Critique : Ce n’aurait dû être qu’un film de série B mais Darryl Zanuck s’emballe pour le script et, malgré son aversion pour Otto Preminger, débloque un important budget. Le patron de la Fox a eu le nez fin et, rétrospectivement, on ne peut que s’en réjouir. Il est vrai que ce scénario est exceptionnel avec son abondance de flash-back qui permettent d’approfondir le personnage de Laura, d’en découvrir les multiples facettes. Avec aussi son fil conducteur, la voix off de Lydecker, juxtaposée, comme venant d’un autre monde (on saura à la fin que l’impression était justifiée mais par respect pour ceux, heureux, qui n’auraient pas encore vu ce classique du film noir, nous ne la dévoilerons pas).
- © Swashbuckler Films
"I shall never forget the weekend Laura died." Dès l’ouverture, le spectateur est envoûté. Plus qu’une simple enquête policière, c’est un film d’atmosphère. Atmosphère obsessionnelle autour de son héroïne, superbement renforcée par la musique de David Raskin avec son unique thème, repris, modulé, agrémenté de différentes manières. Thriller mélodramatique et romantique, le film est entièrement construit autour de l’amour proche du fétichisme éprouvé par ses protagonistes pour Laura, bloc de beauté, femme sublime exempte du moindre défaut (elle n’existe en fait qu’à travers le regard des autres). Un rôle en or pour une Gene Tierney qui illumine l’écran de sa beauté à couper le souffle et de son élégance sophistiquée. Autour d’elle, ceux qu’elle fascine n’éprouvent les uns pour les autres que rivalité, jalousie et suspicion. L’occasion pour Preminger de brosser de beaux portraits psychologiques, en particulier celui de Lydecker, aussi cynique que fragile, interprété tout en nuances par Clifton Webb.

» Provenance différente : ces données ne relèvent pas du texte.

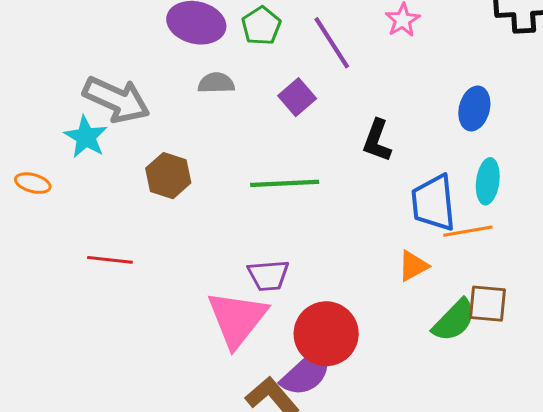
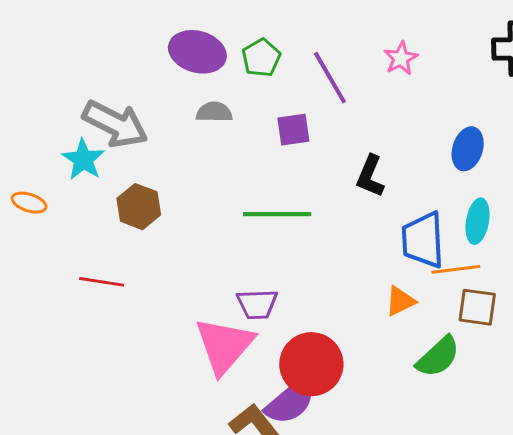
purple square: (297, 97) -> (293, 130), turned 30
brown hexagon: (168, 176) -> (139, 207), moved
brown square: (487, 304) -> (477, 307), moved

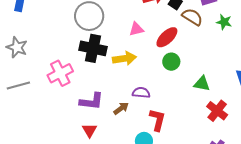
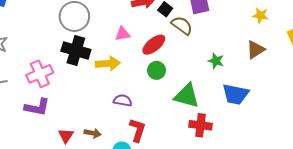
green star: (224, 22) -> (216, 61), moved
green triangle: (202, 84) -> (187, 96), size x1.5
purple L-shape: (91, 101) -> (37, 107), moved
brown arrow: (121, 108) -> (93, 133), moved, turned 42
red cross: (217, 111) -> (200, 125), turned -35

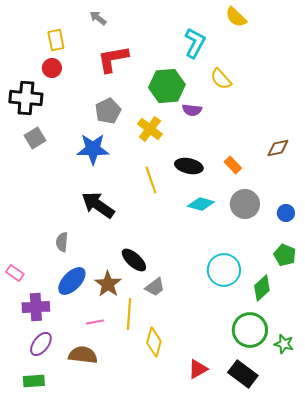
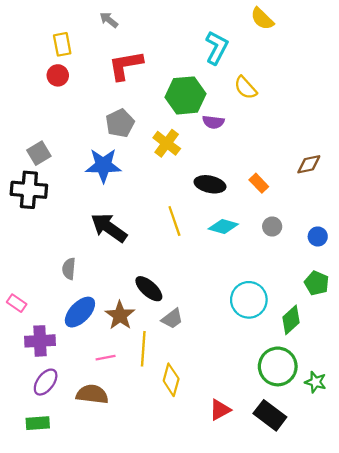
black cross: (26, 98) -> (29, 190), moved
yellow line: (151, 180) -> (174, 221), moved
gray circle: (245, 204) -> (272, 226), size x0.6

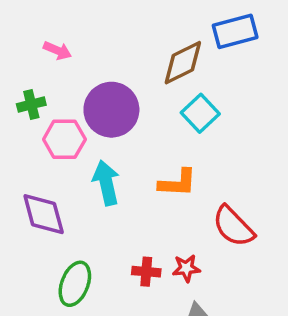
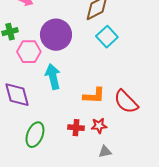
orange L-shape: (178, 183) -> (94, 96), moved

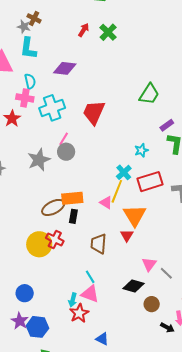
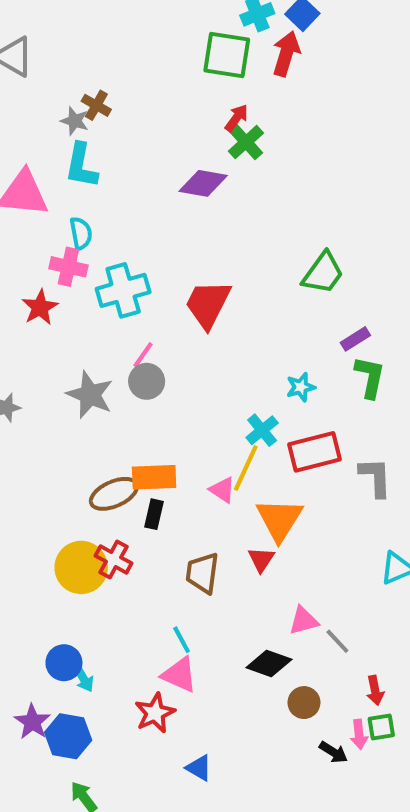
red arrow: (84, 30) -> (236, 118), moved
purple diamond: (65, 68) -> (203, 183), moved
gray star: (39, 160) -> (90, 395), turned -30
pink triangle: (149, 264) -> (303, 621), turned 35
blue circle: (25, 293) -> (64, 663), moved
cyan arrow: (73, 300) -> (83, 678), moved, turned -48

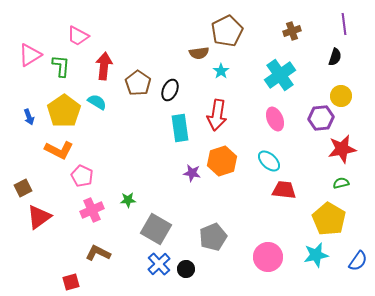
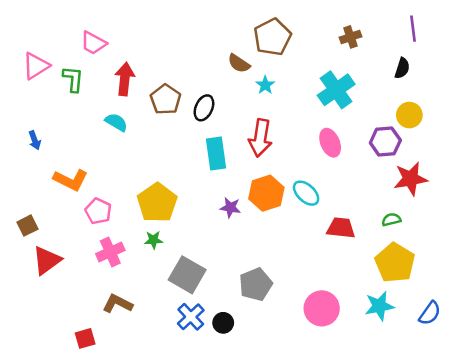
brown semicircle: (199, 53) -> (239, 63), turned 42
yellow pentagon: (64, 111) -> (157, 203), moved
cyan ellipse: (269, 161) -> (306, 193), moved
green semicircle: (341, 183) -> (391, 220), moved

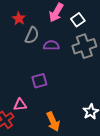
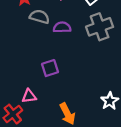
gray semicircle: (32, 35) -> (40, 17), turned -96

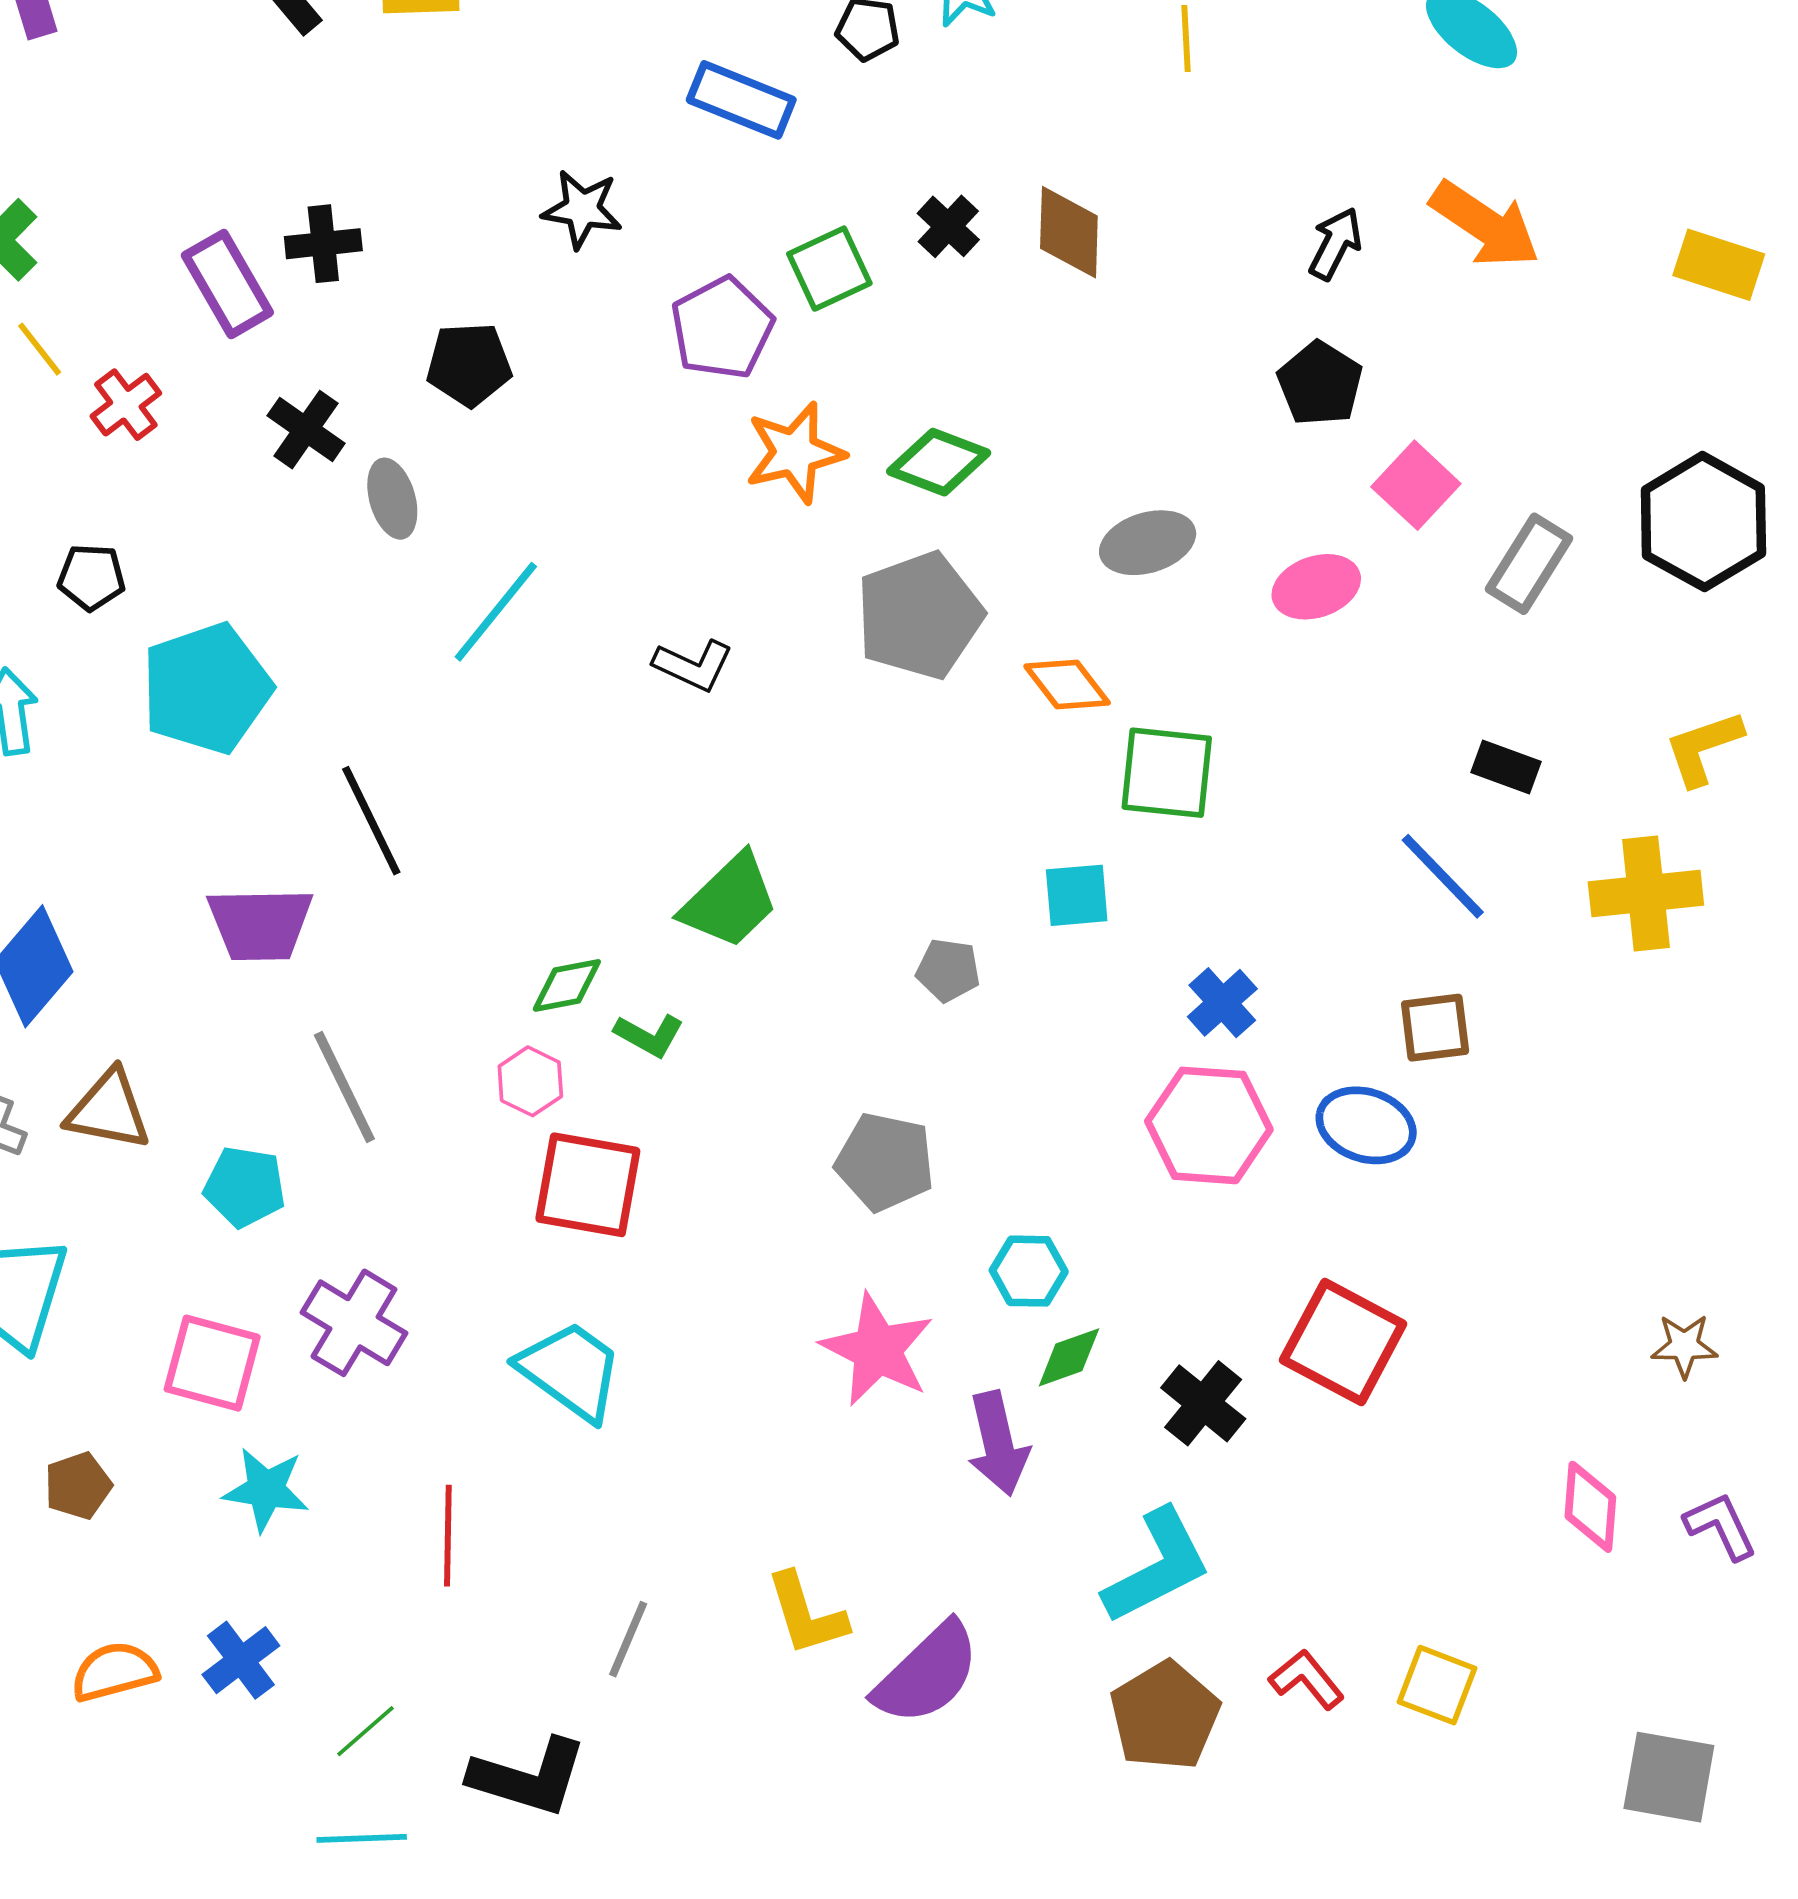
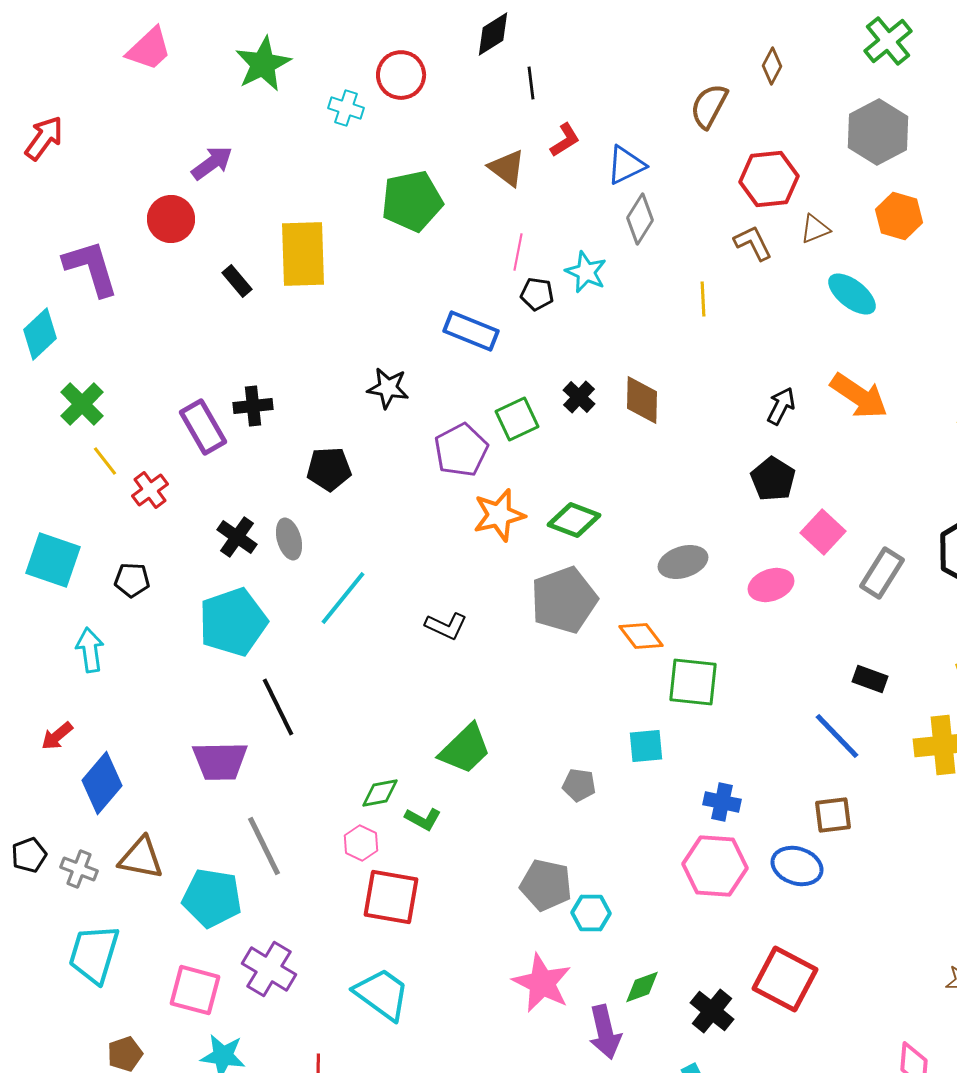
black cross: (306, 430) -> (237, 537), moved
cyan pentagon: (206, 688) -> (233, 622), moved
blue cross: (1222, 1003) -> (722, 802), turned -36
cyan pentagon: (245, 1187) -> (212, 898), size x1.4
cyan hexagon: (1029, 1271) -> (591, 913), moved

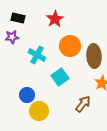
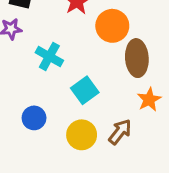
orange circle: (70, 46) -> (112, 26), moved
yellow circle: (39, 111) -> (82, 135), moved

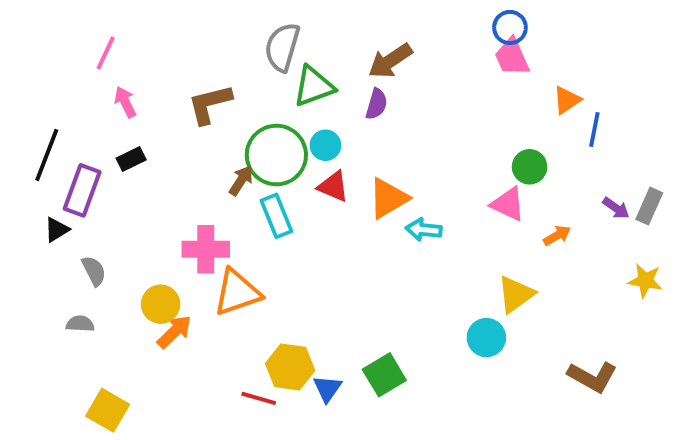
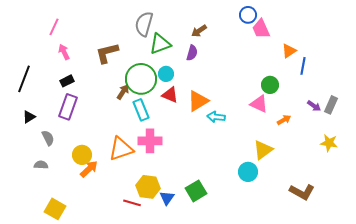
blue circle: (510, 27) -> (248, 15), moved
brown arrow: (390, 61) -> (199, 31), size x0.7
purple rectangle: (82, 190) -> (68, 107), moved
pink cross: (206, 249) -> (150, 141), moved

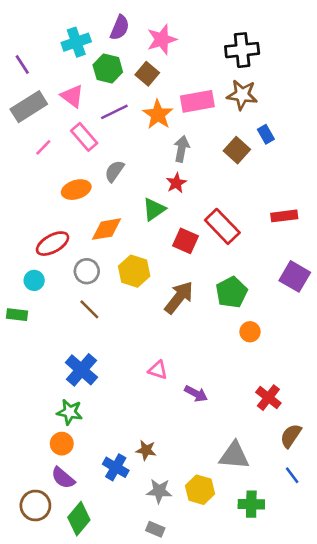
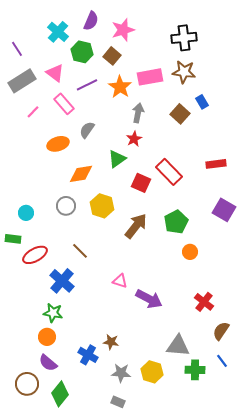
cyan cross: (76, 42) -> (58, 32), turned -30
red ellipse: (53, 244) -> (35, 255), moved
brown line: (89, 309) -> (80, 251), moved
purple arrow: (196, 394) -> (149, 299), size x1.5
green cross: (251, 504) -> (195, 370), moved

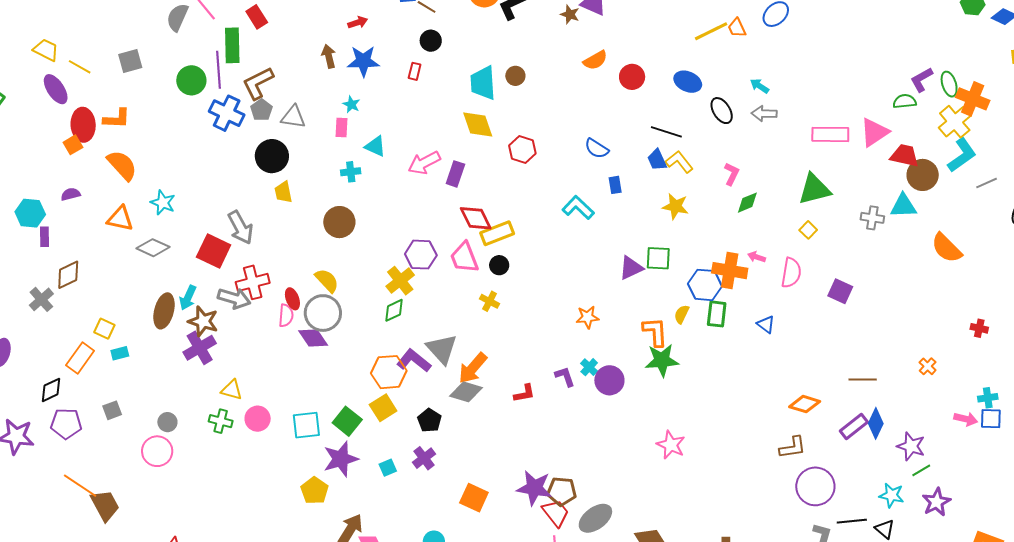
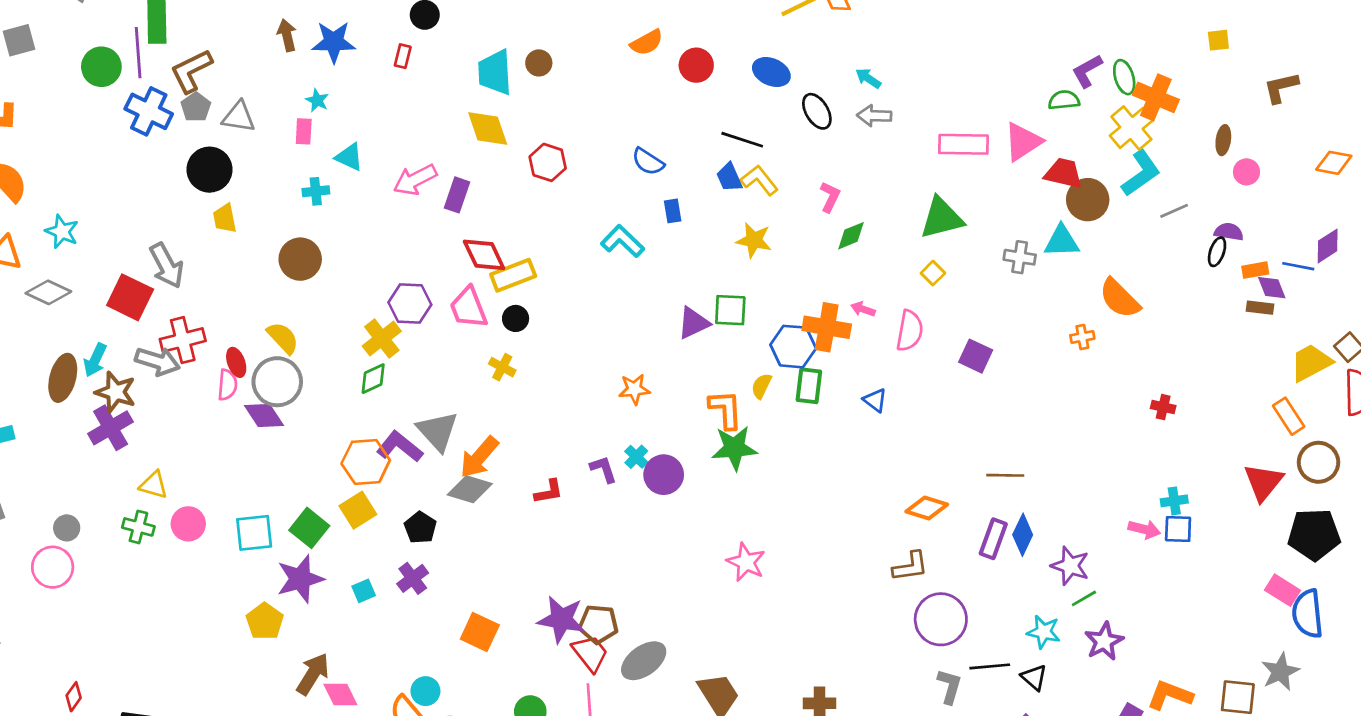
orange cross: (928, 366) -> (1082, 337), moved, turned 36
purple rectangle: (854, 427) -> (993, 539), turned -32

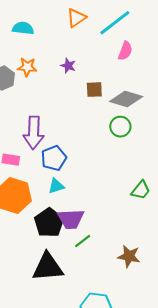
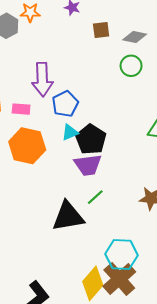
gray diamond: (126, 99) -> (135, 37), size x0.7
black pentagon: (49, 223) -> (91, 139), moved
green line: (83, 241) -> (95, 197), moved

Toute la distribution d’ailleurs est extraordinairement convaincante, magnifiquement dirigée par un réalisateur qui, pour la première fois, bénéficie de moyens financiers en accord avec son immense talent. En s’octroyant le luxe de mettre de côté l’intrigue - on a tout à fait l’impression qu’il s’en désintéresse -, en se focalisant sur la fascination qu’engendre Laura, la distance qui sépare les êtres et la perversion que peuvent atteindre les rapports humains, Preminger signe ici un film dont on ne se lasse pas, qui se bonifie à chaque vision. Un chef-d’œuvre d’une extrême richesse, plein d’ambiguïtés, d’un noir bien plus pathétique, dépravé et diabolique qu’un classique polar.
- © Swashbuckler Films
Les suppléments à ne pas manquer : Côté commentaires audio, la Fox met les petits plats dans les grands pour défendre l’un des fleurons de son fonds. Hautement recommandable, la présentation passionnante de l’historien Rudy Behlmer, fourmillant d’anecdotes et de précieuses informations sur ce film que certains croyaient maudit avant même son tournage. Un must pour qui aime la grande et la petite histoire du cinéma. La seconde piste, avec des commentaires du compositeur David Raskin et d’une spécialiste du nom de Janine Basinger, est moins accrocheuse. Trois documentaires viennent illustrer Laura. Avec L’obsession (12 mn), qui pourtant aborde le sujet central du film, on reste malheureusement sur sa faim, faute d’approfondissement. La biographique de Gene Tierney, Un portrait bouleversant (44 mn), fabriqué sans âme ni émotion, n’a rien de bouleversant et c’est bien dommage, l’actrice méritait un autre traitement. Ce flop est rattrapé par un intéressant portrait de Vincent Price (Un vaurien talentueux, 44 mn), loin de se douter, à l’époque de Laura, qu’il allait devenir l’une des icônes du cinéma fantastique de l’après-guerre. Dernier bonus : une scène coupée que l’on peut voir seule ou remontée dans la version originale
Image et son : Beaucoup de soin apporté à la remastérisation de Laura. Le noir et blanc soyeux rend hommage à l’unique Oscar du film (alors qu’il avait été nominé cinq fois) : celui de la photographie remporté par le grand artiste qu’était Joseph LaShelle. On laissera de côté la version doublée en français, carrément insupportable (et entièrement d’époque), pour la version originale, d’excellente facture, accessible en mono et stéréo (sans différence notoire).